RAPID CITY | Dona Ruth was born to Gordon and Margaret Bartell on June 17, 1930, in Hot Springs, the oldest of four daughters. On Nov. 19, 2018, she died in Rapid City after a brief illness.
After graduating from New Underwood High School, Dona married her high school sweetheart, Charles Boydston, and they lived on the family farm north of New Underwood with their four children: Judy (Dryden), Barbara (Matthiesen), Dale Boydston and Peggy Boydston.
Dona and Charles took their four children to Yellowstone National Park and California during the 13 years they were married, and traveled to Washington, D.C. and New York City as a couple. Dona served stints as a census taker and insurance representative, but higher education and a career were still her dreams.
Dona became a secretary in Rapid City when Charles and Dona were divorced in 1961. Her second son Randy was born in 1963 to her and new husband Everett Ross, and they moved frequently for his work as a civil engineer. Finally, when she lived in Greeley, CO, and was in her forties, Dona was able to attend college in earnest. She sailed through junior college, undergraduate school and her master’s degree in three years and nine months.
She worked in education as a speech and hearing specialist, special education director, and principal for the next three decades, primarily with the Pine Ridge Indian Reservation in South Dakota and the Tsimshian Native Tribe in Metlakatla, Alaska.
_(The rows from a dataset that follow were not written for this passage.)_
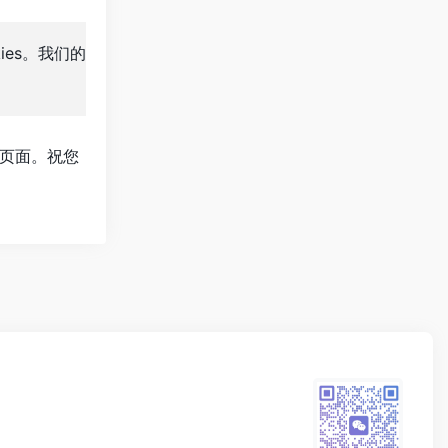
ies。我们的
页面。祝您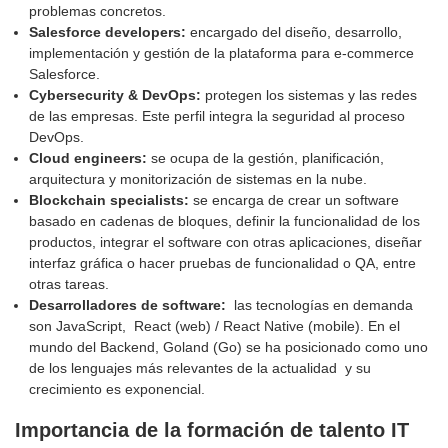
problemas concretos.
Salesforce developers:
encargado del diseño, desarrollo,
implementación y gestión de la plataforma para e-commerce
Salesforce.
Cybersecurity & DevOps:
protegen los sistemas y las redes
de las empresas. Este perfil integra la seguridad al proceso
DevOps.
Cloud engineers:
se ocupa de la gestión, planificación,
arquitectura y monitorización de sistemas en la nube.
Blockchain specialists:
se encarga de crear un software
basado en cadenas de bloques, definir la funcionalidad de los
productos, integrar el software con otras aplicaciones, diseñar
interfaz gráfica o hacer pruebas de funcionalidad o QA, entre
otras tareas.
Desarrolladores de software:
las tecnologías en demanda
son JavaScript, React (web) / React Native (mobile). En el
mundo del Backend, Goland (Go) se ha posicionado como uno
de los lenguajes más relevantes de la actualidad y su
crecimiento es exponencial.
Importancia de la formación de talento IT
During her Alaska years, Dona became a grandmother to Nathan, Neal, Sky (Nicholas) and Noah Boydston; Derek and Ashley Thirstrup; Jacob Boydston; and Connor, Savannah and Ian Ross. After Dona retired in Rapid City, she became a great-grandmother to Serai and Talia Avraham.
During her retirement years she continued to advocate for her favorite causes, including Native American and women’s rights and animal welfare. She carried picket signs with her granddaughter Ashley. She was able to see the world, taking educational trips to western Europe and China with her daughters. She traveled to Ireland and Scotland to explore her family’s roots, and she and Peggy made frequent trips back and forth to Alaska, sometimes with Dona driving a motor home. Sister Sue and her husband Lavern treated Dona and Sandra to a cruise through the Panama Canal, and son Dale and Karen hosted her in Arizona. Somehow, she always kept track of the whereabouts and well-being of all members of her sizable family.
Dona’s legacy will live on in the people she has helped throughout her life. In spite of a number of challenges along the way, she fulfilled many of her dreams while remaining young at heart.
A Celebration of her Life will be at 1 p.m. on Friday, Nov. 30, at Kirk Funeral Home.